Ukraine’s gross international reserves declined 0.5%
m/m, or USD 0.1 bln, to USD 20.5 bln in April after rising 2.0% m/m in the
previous month, the National Bank of Ukraine (NBU) reported on May 6. The
payments related to FCY-denominated debt exceeded receipts from the new debt
placement and foreign currency purchases by the central bank on Ukraine’s
ForEx.
In April, the government spent USD 882 mln (in the
equivalent) on repaying and servicing the debt in foreign currency. In
particular, the redemption and servicing of local Eurobonds required USD 710
mln. In addition, USD 78 mln was spent on servicing international Eurobonds.
The rest included debt repayments to international organizations.
These outlays were partially compensated by receipts
from the placement of local Eurobonds for USD 417 mln and EUR 2.6 mln. In
addition, the net purchase of foreign currency by the central bank amounted to
USD 300 mln. The National Bank reported an increase in the value of its
securities portfolio of USD 54 mln (adjusted to market value and the currency
exchange rate).
As of May 1, Ukraine’s gross reserves amounted to 3.4
months of imports, the NBU said.
Evgeniya Akhtyrko: A bigger
drop in reserves was avoided mostly due to the favorable situation at the
currency market, which enabled the central bank to intensify its purchases of
foreign currency to replenish reserves. In particular, net foreign currency
purchases in April nearly doubled March’s result.
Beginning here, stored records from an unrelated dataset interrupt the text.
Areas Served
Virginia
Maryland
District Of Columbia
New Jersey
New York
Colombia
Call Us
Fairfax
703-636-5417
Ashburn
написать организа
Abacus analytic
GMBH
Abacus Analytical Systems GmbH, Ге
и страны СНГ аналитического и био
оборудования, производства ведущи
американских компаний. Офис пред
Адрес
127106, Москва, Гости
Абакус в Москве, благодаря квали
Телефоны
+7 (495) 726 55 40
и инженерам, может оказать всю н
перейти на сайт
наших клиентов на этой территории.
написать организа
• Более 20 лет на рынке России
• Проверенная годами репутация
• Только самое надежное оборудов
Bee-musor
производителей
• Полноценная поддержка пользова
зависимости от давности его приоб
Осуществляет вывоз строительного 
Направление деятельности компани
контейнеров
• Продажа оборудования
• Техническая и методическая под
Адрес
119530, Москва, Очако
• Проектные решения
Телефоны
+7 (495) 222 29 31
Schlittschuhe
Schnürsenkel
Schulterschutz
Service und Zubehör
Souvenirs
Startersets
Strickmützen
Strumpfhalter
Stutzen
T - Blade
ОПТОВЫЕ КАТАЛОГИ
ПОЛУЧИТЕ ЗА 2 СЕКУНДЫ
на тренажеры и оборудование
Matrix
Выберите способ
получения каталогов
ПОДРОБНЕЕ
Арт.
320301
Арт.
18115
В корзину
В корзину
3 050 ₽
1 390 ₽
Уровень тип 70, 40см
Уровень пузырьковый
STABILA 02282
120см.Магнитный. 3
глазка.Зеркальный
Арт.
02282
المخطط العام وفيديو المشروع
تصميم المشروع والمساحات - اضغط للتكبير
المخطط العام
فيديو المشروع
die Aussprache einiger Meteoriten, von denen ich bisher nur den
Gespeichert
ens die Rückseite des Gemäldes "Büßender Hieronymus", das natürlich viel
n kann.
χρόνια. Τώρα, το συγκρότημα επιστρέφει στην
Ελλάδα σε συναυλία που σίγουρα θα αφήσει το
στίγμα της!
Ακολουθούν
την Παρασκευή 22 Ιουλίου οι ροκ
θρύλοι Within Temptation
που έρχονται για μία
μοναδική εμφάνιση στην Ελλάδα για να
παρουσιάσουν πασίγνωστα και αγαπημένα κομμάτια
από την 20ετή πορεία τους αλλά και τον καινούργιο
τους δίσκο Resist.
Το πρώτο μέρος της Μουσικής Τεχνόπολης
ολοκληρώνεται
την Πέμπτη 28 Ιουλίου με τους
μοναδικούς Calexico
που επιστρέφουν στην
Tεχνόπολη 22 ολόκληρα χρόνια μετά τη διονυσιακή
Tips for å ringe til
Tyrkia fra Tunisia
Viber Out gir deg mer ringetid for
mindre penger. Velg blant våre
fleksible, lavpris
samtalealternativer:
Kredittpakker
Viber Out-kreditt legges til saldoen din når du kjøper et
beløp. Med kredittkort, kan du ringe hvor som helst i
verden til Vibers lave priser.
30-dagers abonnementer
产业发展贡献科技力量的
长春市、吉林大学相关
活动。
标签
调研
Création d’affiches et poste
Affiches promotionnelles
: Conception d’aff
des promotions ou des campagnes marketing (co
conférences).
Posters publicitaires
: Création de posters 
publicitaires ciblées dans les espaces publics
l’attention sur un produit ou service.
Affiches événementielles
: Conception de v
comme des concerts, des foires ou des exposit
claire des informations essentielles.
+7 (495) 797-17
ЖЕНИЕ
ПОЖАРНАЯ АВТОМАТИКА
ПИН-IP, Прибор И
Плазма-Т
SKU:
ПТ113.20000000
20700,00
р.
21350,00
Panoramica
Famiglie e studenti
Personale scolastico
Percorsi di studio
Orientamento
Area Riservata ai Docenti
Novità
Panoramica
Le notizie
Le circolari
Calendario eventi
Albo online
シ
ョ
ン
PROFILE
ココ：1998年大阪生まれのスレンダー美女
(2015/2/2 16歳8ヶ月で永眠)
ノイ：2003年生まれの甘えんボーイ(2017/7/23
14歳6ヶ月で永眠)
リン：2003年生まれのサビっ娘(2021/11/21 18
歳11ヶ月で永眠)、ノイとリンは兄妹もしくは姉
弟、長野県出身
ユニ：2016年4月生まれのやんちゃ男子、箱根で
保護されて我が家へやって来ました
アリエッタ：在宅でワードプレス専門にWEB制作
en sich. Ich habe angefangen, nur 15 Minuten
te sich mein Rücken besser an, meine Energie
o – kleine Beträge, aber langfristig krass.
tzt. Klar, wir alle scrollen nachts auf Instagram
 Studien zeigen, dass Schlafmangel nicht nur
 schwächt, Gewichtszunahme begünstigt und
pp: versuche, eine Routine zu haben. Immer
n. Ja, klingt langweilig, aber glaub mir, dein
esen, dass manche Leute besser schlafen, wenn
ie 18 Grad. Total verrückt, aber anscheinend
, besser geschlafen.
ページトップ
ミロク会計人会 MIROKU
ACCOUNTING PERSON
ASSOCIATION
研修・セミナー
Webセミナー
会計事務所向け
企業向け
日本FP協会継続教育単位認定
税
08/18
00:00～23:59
May will be a peak month in terms of the country’s
payments in foreign currency. Firstly, Ukraine is to redeem USD 1 bln of
U.S.-guaranteed bonds issued in May 2014. Secondly, May’s debt repayments to
the IMF will amount to around USD 450 mln. In addition, the MinFin is to redeem
local Eurobonds for USD 245 mln.
Like in April, the government will be replenishing
foreign currency outlays with the placement of new local Eurobonds and the
purchase of foreign currency at ForEx. With all these ins and outs, gross
foreign reserves are likely to lose at least USD 1 bln in May.